Looks are superficial, granted, but unfortunately for Boehner, more people know him for his amber color than anything else. In a Public Policy Poll (PPP) taken in September of this year, 42 percent of Ohio voters say they didn't know enough about Boehner to rate him one way or the other as a congressman. As for his tan, 8 percent of voters in the state have a favorable opinion, 27 percent view it unfavorably, 30 percent of voters in the state think Boehner spends too much time on his tan, while 4 percent—the most interesting group—say he doesn’t spend enough time.
President Barack Obama joked that Boehner was not a color seen in nature at the 2009 White House Correspondents Dinner. With the color line broken, a deluge of humor at Boehner’s expense broke out among late-night comedians.
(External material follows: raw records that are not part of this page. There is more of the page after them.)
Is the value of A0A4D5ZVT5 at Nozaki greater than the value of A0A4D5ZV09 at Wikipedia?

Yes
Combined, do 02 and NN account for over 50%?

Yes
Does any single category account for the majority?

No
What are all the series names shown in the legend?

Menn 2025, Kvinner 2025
Jon Stewart got off one of the better descriptions of Boehner observing “either he's getting ready to play an Indian in a 1950s Western, or John Boehner is not human but actually made entirely of cured meats."
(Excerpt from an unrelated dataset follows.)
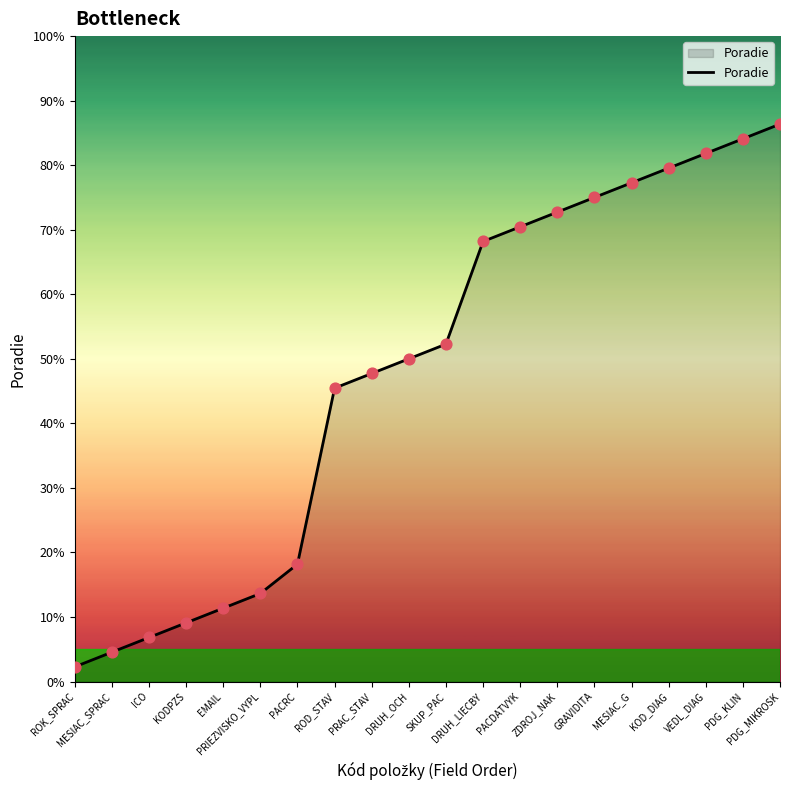

Which has a higher value, ROK_SPRAC or PACDATVYK?

PACDATVYK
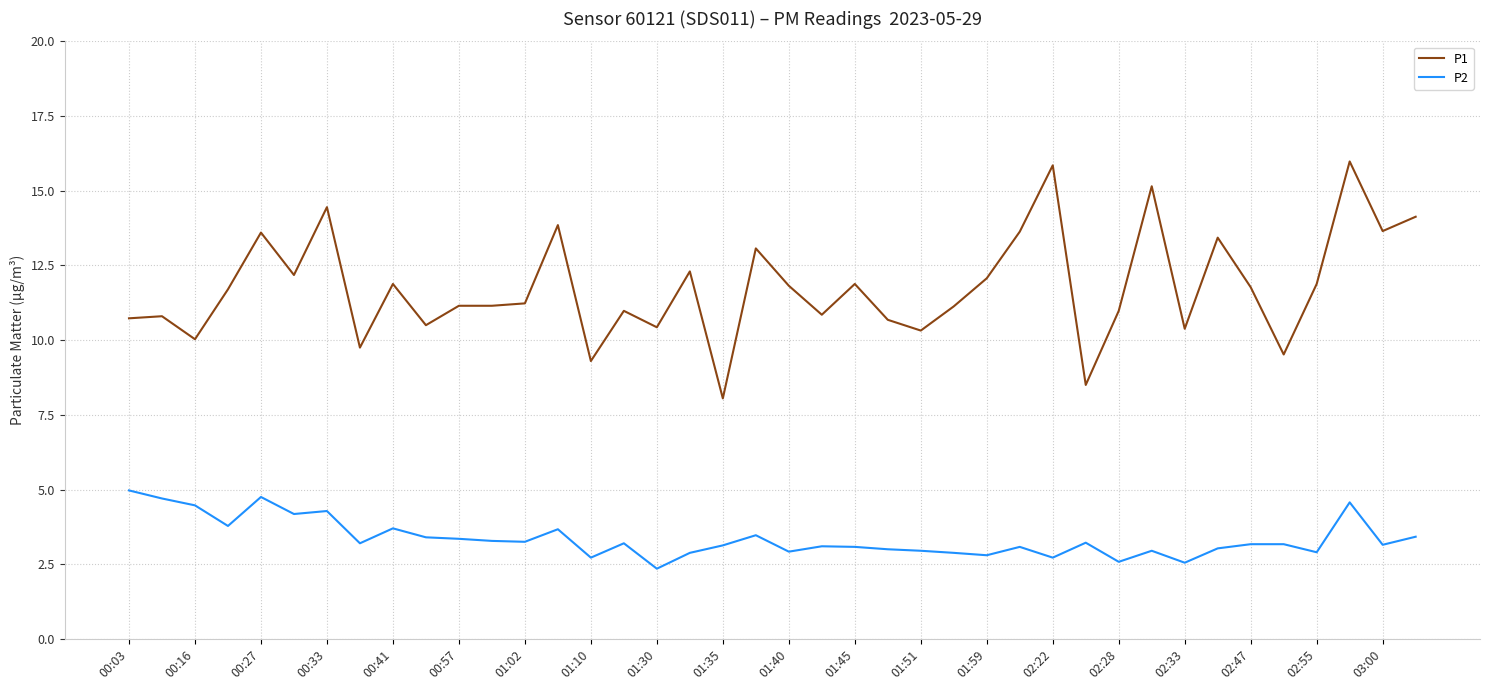

What is the difference between the maximum and minimum values in the P1 series?

7.9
Boehner’s competition for speaker, should Republicans win a majority, is Minority Whip Eric Cantor, whom no one has ever accused of having color of any kind. As white as the driven snow, Cantor, 47, is young and bland where Boehner, 60, is old and colorful, a throwback to Dean Martin with a cigarette dangling from his lips, insouciance dripping from his hooded eyes, and an inner clock that tells him it’s time for a drink. He works, but not so he’d break a sweat. No one could possibly squeeze in more rounds of golf. His fundraising schedule follows the rotation of the Earth around the sun.
Cantor is a wonk who is hard to know and a little prickly. When he’s up late, it’s not because he’s out on the town but in search of a marketable ideas to thwart Democrats. In the meantime, Boehner hopes to get by with the Pledge to America, warmed over trickle-down economics brewed with some strong Tea Party anger. Recently, Boehner alarmed purists when he committed heresy by saying he might consider giving up the Bush tax cuts if it meant keeping cuts for the middle class.
If Boehner didn’t know the super ambitious Cantor was nipping at his heels, Cantor just published a book with two colleagues, Paul Ryan of Wisconsin and Kevin McCarthy of California, titled Young Guns, which suggests they can see playing themselves in a made-for-TV movie of the same name (it’s subtitled A New Generation of Conservative Leaders.) In the foreword, Weekly Standard Editor Fred Barnes pushes Cantor as the next speaker. At a book party at Johnny's Half Shell on the Hill, Boehner acknowledged the elephant(s) in the room. “The three of them know that my job is to makes sure that they're well-qualified and ready to take my place..." pregnant pause... "at the appropriate moment."
If the blogs and the New York Post are on to something, a lobbyist Boehner’s more than friends with could be another reason for his newly scrubbed face. There’s often a new woman behind any change in a man’s previously ignored body part. Rudy Giuliani’s affair was confirmed not by Donna Hanover’s driveway press conference but when he began moving away from the east-to-west combover to slicking his hair straight back under the influence of Judith Nathan.
Cantor may well wait his turn—Republicans like the order that seniority provides—but this incoming class of newbies is going to contain a lot of anarchists and Tea Partiers unwilling to follow the “esteemed colleague” niceties of Congresses past. As for Speaker-in-Waiting Boehner, he’ll do a partial Nixon—and be untanned, ready, and rested for the job.
Margaret Carlson is a columnist for Bloomberg News. She was a columnist and deputy Washington bureau chief for Time magazine.